Excerpt from a dataset:
%%

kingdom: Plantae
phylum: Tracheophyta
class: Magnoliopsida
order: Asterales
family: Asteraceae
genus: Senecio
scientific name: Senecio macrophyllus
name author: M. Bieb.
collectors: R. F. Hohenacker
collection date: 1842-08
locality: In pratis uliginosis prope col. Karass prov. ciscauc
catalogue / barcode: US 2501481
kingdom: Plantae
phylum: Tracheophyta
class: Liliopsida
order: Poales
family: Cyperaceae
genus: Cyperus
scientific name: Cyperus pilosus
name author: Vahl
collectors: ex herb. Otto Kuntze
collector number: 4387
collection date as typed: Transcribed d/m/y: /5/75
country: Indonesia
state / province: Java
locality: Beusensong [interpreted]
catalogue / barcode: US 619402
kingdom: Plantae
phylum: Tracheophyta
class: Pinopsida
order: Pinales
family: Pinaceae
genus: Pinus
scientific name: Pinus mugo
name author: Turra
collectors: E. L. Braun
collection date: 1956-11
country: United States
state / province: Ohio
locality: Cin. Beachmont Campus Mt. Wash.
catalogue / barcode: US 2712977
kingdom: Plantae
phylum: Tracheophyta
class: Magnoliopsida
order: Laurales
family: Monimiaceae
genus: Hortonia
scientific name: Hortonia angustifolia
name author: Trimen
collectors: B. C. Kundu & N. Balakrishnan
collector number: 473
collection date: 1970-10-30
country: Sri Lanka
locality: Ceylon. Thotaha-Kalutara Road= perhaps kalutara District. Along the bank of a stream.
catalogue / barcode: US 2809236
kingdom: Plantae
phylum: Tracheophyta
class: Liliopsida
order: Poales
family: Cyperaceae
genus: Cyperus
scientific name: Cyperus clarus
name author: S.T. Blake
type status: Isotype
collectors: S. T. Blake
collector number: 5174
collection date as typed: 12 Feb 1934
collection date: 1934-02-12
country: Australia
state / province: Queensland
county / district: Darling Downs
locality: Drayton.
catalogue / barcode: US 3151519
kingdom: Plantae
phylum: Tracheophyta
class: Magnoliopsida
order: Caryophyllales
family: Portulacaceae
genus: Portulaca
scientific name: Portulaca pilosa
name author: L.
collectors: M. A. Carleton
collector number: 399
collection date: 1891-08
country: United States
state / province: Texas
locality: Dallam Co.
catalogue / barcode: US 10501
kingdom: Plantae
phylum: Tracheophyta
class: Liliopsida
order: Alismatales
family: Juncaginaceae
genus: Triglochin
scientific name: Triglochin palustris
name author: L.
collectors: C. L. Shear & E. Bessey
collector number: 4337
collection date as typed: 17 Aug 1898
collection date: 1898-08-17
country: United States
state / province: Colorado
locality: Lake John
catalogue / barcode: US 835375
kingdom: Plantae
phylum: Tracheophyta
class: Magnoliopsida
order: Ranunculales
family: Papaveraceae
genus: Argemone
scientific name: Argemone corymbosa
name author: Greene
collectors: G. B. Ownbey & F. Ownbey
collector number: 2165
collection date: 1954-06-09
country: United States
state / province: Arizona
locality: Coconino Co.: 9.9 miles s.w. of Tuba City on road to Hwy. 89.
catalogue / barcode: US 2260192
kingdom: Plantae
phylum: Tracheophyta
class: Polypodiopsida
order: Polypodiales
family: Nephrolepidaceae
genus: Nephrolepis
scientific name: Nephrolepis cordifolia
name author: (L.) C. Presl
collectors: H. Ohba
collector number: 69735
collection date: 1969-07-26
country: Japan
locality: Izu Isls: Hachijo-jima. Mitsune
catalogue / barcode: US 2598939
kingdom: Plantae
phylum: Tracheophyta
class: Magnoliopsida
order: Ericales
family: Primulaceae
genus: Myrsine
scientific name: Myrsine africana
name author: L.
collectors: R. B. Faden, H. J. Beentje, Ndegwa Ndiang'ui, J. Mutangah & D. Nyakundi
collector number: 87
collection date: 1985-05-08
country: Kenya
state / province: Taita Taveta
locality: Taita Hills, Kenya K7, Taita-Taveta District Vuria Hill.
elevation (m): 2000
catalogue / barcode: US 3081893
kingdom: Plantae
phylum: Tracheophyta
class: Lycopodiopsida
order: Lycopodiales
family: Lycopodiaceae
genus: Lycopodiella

%%

Copy out every record above word for word, keeping each line unchanged.

*THE REPLY*
kingdom: Plantae
phylum: Tracheophyta
class: Magnoliopsida
order: Asterales
family: Asteraceae
genus: Senecio
scientific name: Senecio macrophyllus
name author: M. Bieb.
collectors: R. F. Hohenacker
collection date: 1842-08
locality: In pratis uliginosis prope col. Karass prov. ciscauc
catalogue / barcode: US 2501481
kingdom: Plantae
phylum: Tracheophyta
class: Liliopsida
order: Poales
family: Cyperaceae
genus: Cyperus
scientific name: Cyperus pilosus
name author: Vahl
collectors: ex herb. Otto Kuntze
collector number: 4387
collection date as typed: Transcribed d/m/y: /5/75
country: Indonesia
state / province: Java
locality: Beusensong [interpreted]
catalogue / barcode: US 619402
kingdom: Plantae
phylum: Tracheophyta
class: Pinopsida
order: Pinales
family: Pinaceae
genus: Pinus
scientific name: Pinus mugo
name author: Turra
collectors: E. L. Braun
collection date: 1956-11
country: United States
state / province: Ohio
locality: Cin. Beachmont Campus Mt. Wash.
catalogue / barcode: US 2712977
kingdom: Plantae
phylum: Tracheophyta
class: Magnoliopsida
order: Laurales
family: Monimiaceae
genus: Hortonia
scientific name: Hortonia angustifolia
name author: Trimen
collectors: B. C. Kundu & N. Balakrishnan
collector number: 473
collection date: 1970-10-30
country: Sri Lanka
locality: Ceylon. Thotaha-Kalutara Road= perhaps kalutara District. Along the bank of a stream.
catalogue / barcode: US 2809236
kingdom: Plantae
phylum: Tracheophyta
class: Liliopsida
order: Poales
family: Cyperaceae
genus: Cyperus
scientific name: Cyperus clarus
name author: S.T. Blake
type status: Isotype
collectors: S. T. Blake
collector number: 5174
collection date as typed: 12 Feb 1934
collection date: 1934-02-12
country: Australia
state / province: Queensland
county / district: Darling Downs
locality: Drayton.
catalogue / barcode: US 3151519
kingdom: Plantae
phylum: Tracheophyta
class: Magnoliopsida
order: Caryophyllales
family: Portulacaceae
genus: Portulaca
scientific name: Portulaca pilosa
name author: L.
collectors: M. A. Carleton
collector number: 399
collection date: 1891-08
country: United States
state / province: Texas
locality: Dallam Co.
catalogue / barcode: US 10501
kingdom: Plantae
phylum: Tracheophyta
class: Liliopsida
order: Alismatales
family: Juncaginaceae
genus: Triglochin
scientific name: Triglochin palustris
name author: L.
collectors: C. L. Shear & E. Bessey
collector number: 4337
collection date as typed: 17 Aug 1898
collection date: 1898-08-17
country: United States
state / province: Colorado
locality: Lake John
catalogue / barcode: US 835375
kingdom: Plantae
phylum: Tracheophyta
class: Magnoliopsida
order: Ranunculales
family: Papaveraceae
genus: Argemone
scientific name: Argemone corymbosa
name author: Greene
collectors: G. B. Ownbey & F. Ownbey
collector number: 2165
collection date: 1954-06-09
country: United States
state / province: Arizona
locality: Coconino Co.: 9.9 miles s.w. of Tuba City on road to Hwy. 89.
catalogue / barcode: US 2260192
kingdom: Plantae
phylum: Tracheophyta
class: Polypodiopsida
order: Polypodiales
family: Nephrolepidaceae
genus: Nephrolepis
scientific name: Nephrolepis cordifolia
name author: (L.) C. Presl
collectors: H. Ohba
collector number: 69735
collection date: 1969-07-26
country: Japan
locality: Izu Isls: Hachijo-jima. Mitsune
catalogue / barcode: US 2598939
kingdom: Plantae
phylum: Tracheophyta
class: Magnoliopsida
order: Ericales
family: Primulaceae
genus: Myrsine
scientific name: Myrsine africana
name author: L.
collectors: R. B. Faden, H. J. Beentje, Ndegwa Ndiang'ui, J. Mutangah & D. Nyakundi
collector number: 87
collection date: 1985-05-08
country: Kenya
state / province: Taita Taveta
locality: Taita Hills, Kenya K7, Taita-Taveta District Vuria Hill.
elevation (m): 2000
catalogue / barcode: US 3081893
kingdom: Plantae
phylum: Tracheophyta
class: Lycopodiopsida
order: Lycopodiales
family: Lycopodiaceae
genus: Lycopodiella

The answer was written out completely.